In her role, Tearria Beck-Scott relies on a network of collaborators.
Perhaps more importantly, she advises the students who organize major campus events such as the Last Day of Class (LDOC) concert. As part of this, she often counsels students on the finer points of asking for help.
“These skills will help them so much in other spaces,” said Beck-Scott, as associate director, student engagement, involvement for University Center Activities & Events (UCAE). “You’ll need to know how to talk to people. You’ll need to know how to have effective email communication and you need to learn how to build connections.”
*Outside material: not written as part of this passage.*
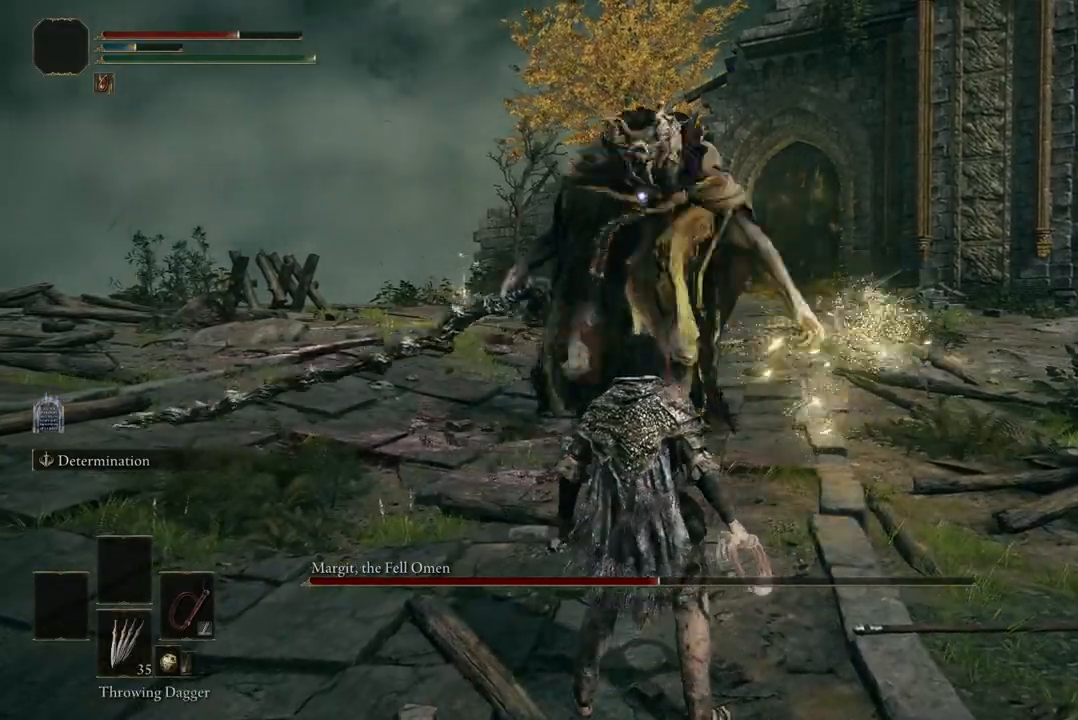
{"buttons": ["B"], "left_stick": "down", "right_stick": "center", "events": [[233, "left_stick", "down"], [433, "B", "down"]]}
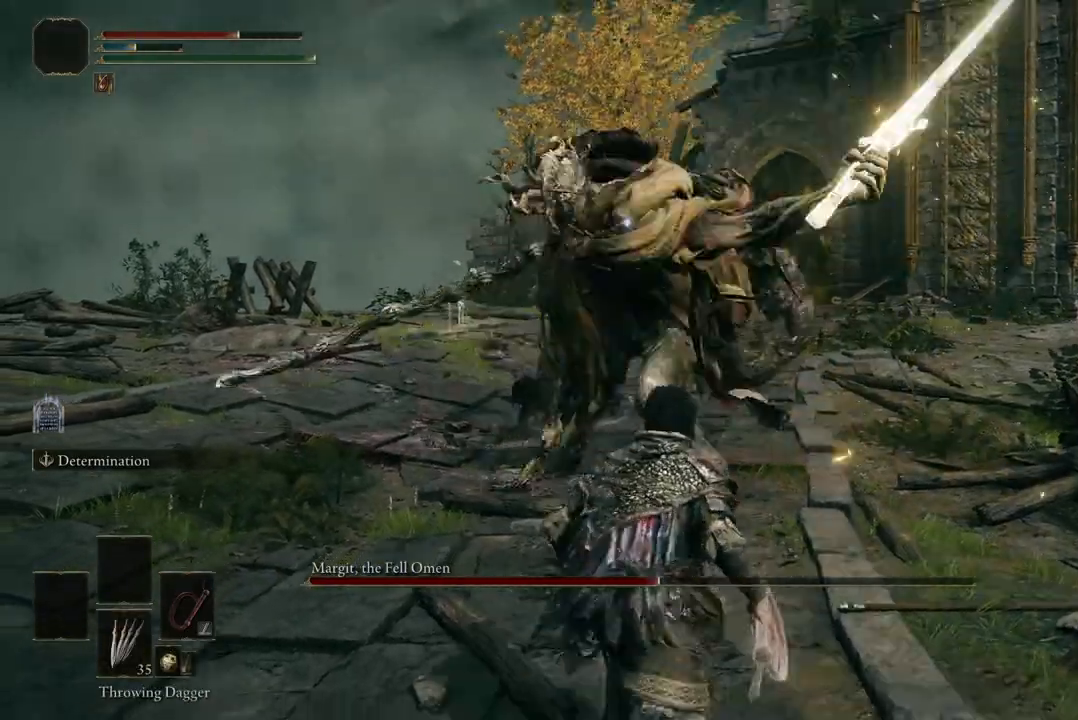
{"buttons": [], "left_stick": "down", "right_stick": "center", "events": [[100, "B", "up"]]}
In nearly every part of Duke, collaboration is a central part of getting things done. And a major part of collaboration is the ability to ask others for help. We checked with colleagues across Duke to get some ideas for how to approach others when you’re in need of a favor.
Explain Why You’re Asking
In her role as Duke Cancer Institute’s Director of Community Engagement, Erin Tait often asks groups outside of Duke for donations, sponsorships and items to be used in auctions at fund-raising events. But a larger part of her role involves working with people who come to her looking for help navigating the process of organizing their own fund-raising events to benefit Duke Cancer Institute.
When advising new event organizers on how to get sponsors and volunteers onboard, Tait tells them to not just be clear about what they’re asking for, but also explain why.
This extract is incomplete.